There are also non-quantitative evaluations, which can sometimes shed better insights than mere quantitative results.  Periodically, our staff, acting only as passive observers, film classes in the schools that we work with.  We invite our collaborators at education colleges at UC-Berkeley and UW-Seattle to help analyze the resulting footage, carefully documenting details such as the types and frequency of interactive exchanges conducted by teachers, questions that require more critical thinking (instead of memorization-centric approaches, which, unfortunately, are all too typical of Indian school culture), the level and type of student responses etc.  These are indicators of changes of general classroom culture, which we expect the proposed voice forum should play an important role in effecting.  

In addition, we collect teacher feedback on the various DSH programs.  The voice forum is a perfectly suited vehicle for gathering feedback about itself.  Statistics such as the number of participants, the volume of traffic, the variety of topics and activities, the sophistication level of the messages are all indicators of how well the system is received by its target audience.  




7.  Scalability

If successful, how will your innovation scale?  How will long-term financial sustainability be achieved?

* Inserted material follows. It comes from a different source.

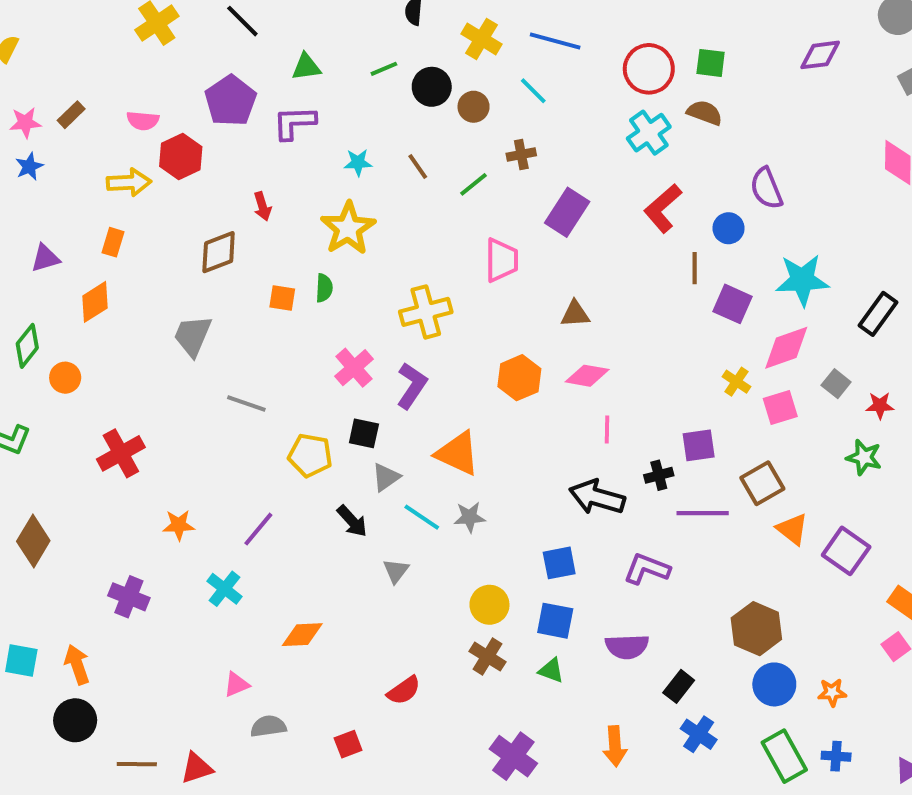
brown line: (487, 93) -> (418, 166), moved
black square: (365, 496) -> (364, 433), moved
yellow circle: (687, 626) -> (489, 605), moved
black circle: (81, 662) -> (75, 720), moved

Ever since almost the beginning of the DSH efforts in 2005, we have been in close contact with the state government of Uttar Pradesh and the government has been an eager partner.  The fact that we are currently piloting a preliminary version of the voice forum with selected district teacher training centers (run by the government) and, soon, eleven additional government schools is no accident.  As we gain experience and continue to refine the voice forum, we expect to bring more of the government-run teacher training centers and schools into the system.  As discussed earlier, our aim for the voice forum is to reach all the teachers of the more than 100,000 government schools in the state of UP.

A key theme of all the undertakings of DSH is cost-effectiveness: we work on ideas that utilize practical and cheap technology components so there's hope of large-scale deployment.  In the case of the proposed voice forum, we do not demand that users possess smart phones; "dumb" voice phones would do and our target audience already have them.  (For those who don't, as discussed earlier, we are distributing shared "phone-radio boxes.")  The only question is how to make the "dumb" devices that people already have do more interesting things.  The "intelligence" of the system is implemented in the voice servers.  So the proposed voice forum does not require a massive investment in new end-user devices.  The only infrastructure investment required is the modest needs of voice servers and line cards; unlike expensive proprietary PBX equipment, the open-source line cards and regular PCs are cheap, so the equipment needs of a large-scale realization of the proposed voice forum, unlike most of the technology-for-education initiatives, can be realistically and easily met.  The state government, for example, is quite willing to make this modest investment.